RECORDS SHOWN —
* * * * * * *
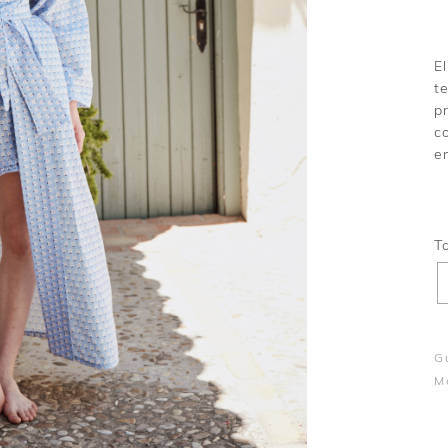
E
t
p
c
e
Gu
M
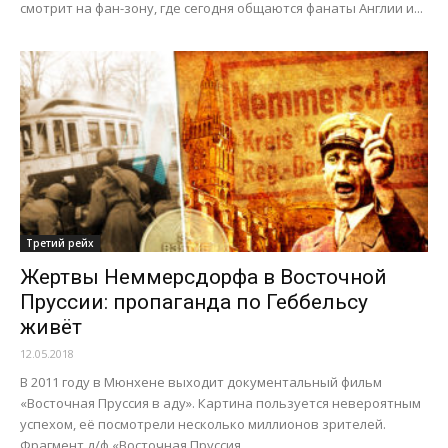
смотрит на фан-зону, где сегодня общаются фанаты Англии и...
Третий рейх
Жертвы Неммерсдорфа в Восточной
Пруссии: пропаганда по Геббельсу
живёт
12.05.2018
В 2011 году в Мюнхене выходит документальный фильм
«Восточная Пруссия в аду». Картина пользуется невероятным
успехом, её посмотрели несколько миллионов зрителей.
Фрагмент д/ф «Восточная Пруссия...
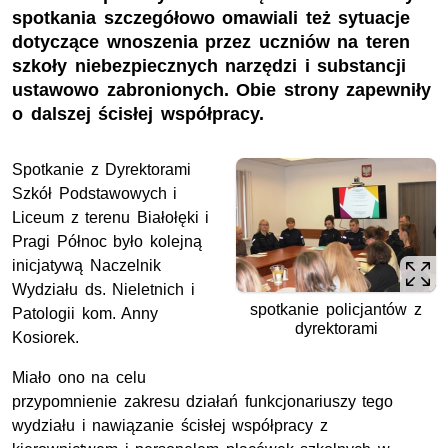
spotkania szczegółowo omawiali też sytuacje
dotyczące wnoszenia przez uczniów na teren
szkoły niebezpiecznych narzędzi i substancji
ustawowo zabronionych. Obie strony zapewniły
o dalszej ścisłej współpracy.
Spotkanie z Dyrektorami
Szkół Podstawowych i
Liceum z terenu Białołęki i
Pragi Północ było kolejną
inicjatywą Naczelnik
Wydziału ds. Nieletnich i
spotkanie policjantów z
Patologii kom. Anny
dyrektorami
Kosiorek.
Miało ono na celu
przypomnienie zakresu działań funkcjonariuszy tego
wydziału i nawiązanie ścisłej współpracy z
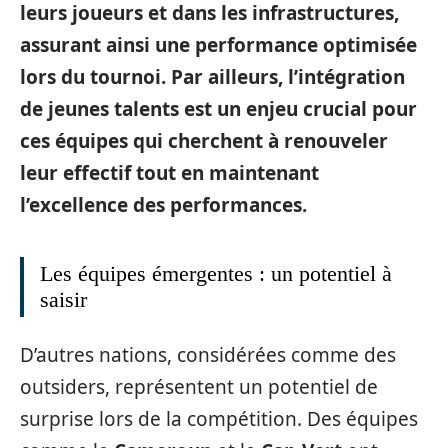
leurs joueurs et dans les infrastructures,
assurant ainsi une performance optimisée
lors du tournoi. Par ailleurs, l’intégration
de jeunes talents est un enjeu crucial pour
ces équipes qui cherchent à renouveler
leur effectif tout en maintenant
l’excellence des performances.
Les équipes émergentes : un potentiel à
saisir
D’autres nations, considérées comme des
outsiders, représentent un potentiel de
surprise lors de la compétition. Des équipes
* * * * * * *
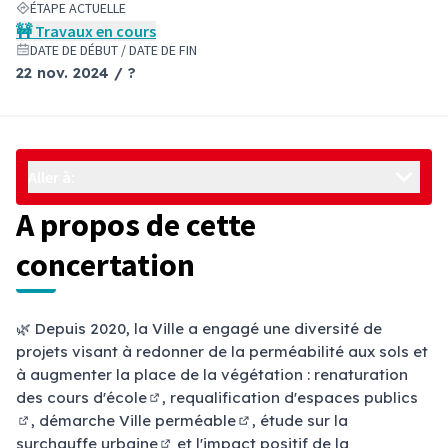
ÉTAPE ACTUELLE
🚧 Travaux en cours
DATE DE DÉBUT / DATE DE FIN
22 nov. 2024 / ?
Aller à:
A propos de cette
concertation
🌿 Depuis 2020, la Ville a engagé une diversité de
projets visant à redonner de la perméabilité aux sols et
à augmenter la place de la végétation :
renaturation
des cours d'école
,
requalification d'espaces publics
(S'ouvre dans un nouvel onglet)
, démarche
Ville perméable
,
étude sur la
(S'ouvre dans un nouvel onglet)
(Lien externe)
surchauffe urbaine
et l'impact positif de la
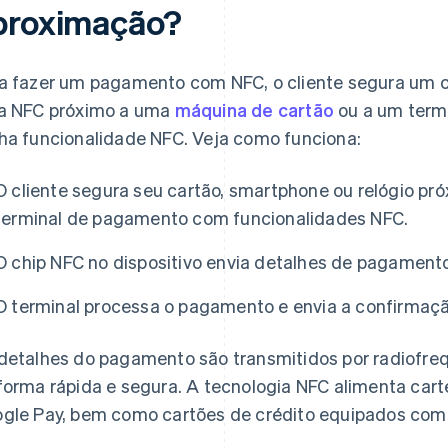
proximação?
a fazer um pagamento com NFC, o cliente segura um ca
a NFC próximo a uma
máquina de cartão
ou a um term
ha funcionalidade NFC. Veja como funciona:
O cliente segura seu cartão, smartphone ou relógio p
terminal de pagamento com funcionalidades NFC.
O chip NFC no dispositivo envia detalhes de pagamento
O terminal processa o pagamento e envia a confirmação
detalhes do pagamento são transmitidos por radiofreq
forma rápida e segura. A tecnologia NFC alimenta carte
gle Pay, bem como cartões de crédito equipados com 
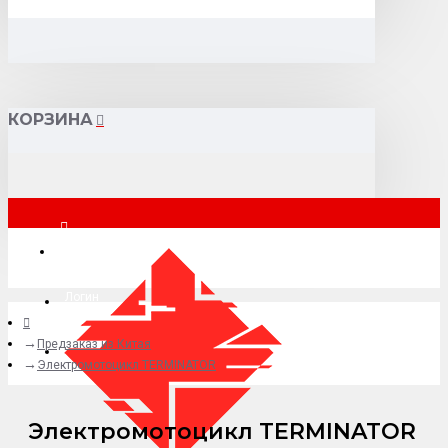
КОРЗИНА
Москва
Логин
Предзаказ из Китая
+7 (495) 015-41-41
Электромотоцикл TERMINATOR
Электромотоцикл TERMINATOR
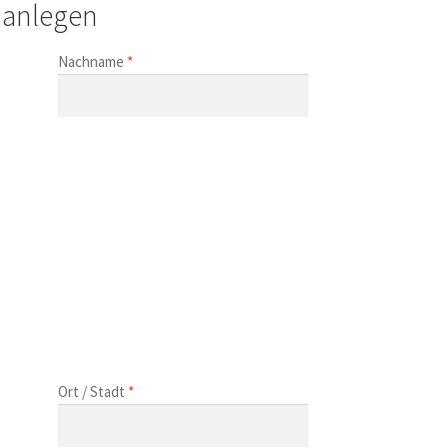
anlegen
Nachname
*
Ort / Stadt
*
* * * * * * *
WORK INSTRUCTION —
Using the data above, give again exactly the lines starting at the one holding "dotyczące wnoszenia przez uczniów na teren" and ending at the one holding "surprise lors de la compétition. Des équipes", inclusive, and nothing more. Omit the pictures.

EXERCISE ANSWER —
dotyczące wnoszenia przez uczniów na teren
szkoły niebezpiecznych narzędzi i substancji
ustawowo zabronionych. Obie strony zapewniły
o dalszej ścisłej współpracy.
Spotkanie z Dyrektorami
Szkół Podstawowych i
Liceum z terenu Białołęki i
Pragi Północ było kolejną
inicjatywą Naczelnik
Wydziału ds. Nieletnich i
spotkanie policjantów z
Patologii kom. Anny
dyrektorami
Kosiorek.
Miało ono na celu
przypomnienie zakresu działań funkcjonariuszy tego
wydziału i nawiązanie ścisłej współpracy z
leurs joueurs et dans les infrastructures,
assurant ainsi une performance optimisée
lors du tournoi. Par ailleurs, l’intégration
de jeunes talents est un enjeu crucial pour
ces équipes qui cherchent à renouveler
leur effectif tout en maintenant
l’excellence des performances.
Les équipes émergentes : un potentiel à
saisir
D’autres nations, considérées comme des
outsiders, représentent un potentiel de
surprise lors de la compétition. Des équipes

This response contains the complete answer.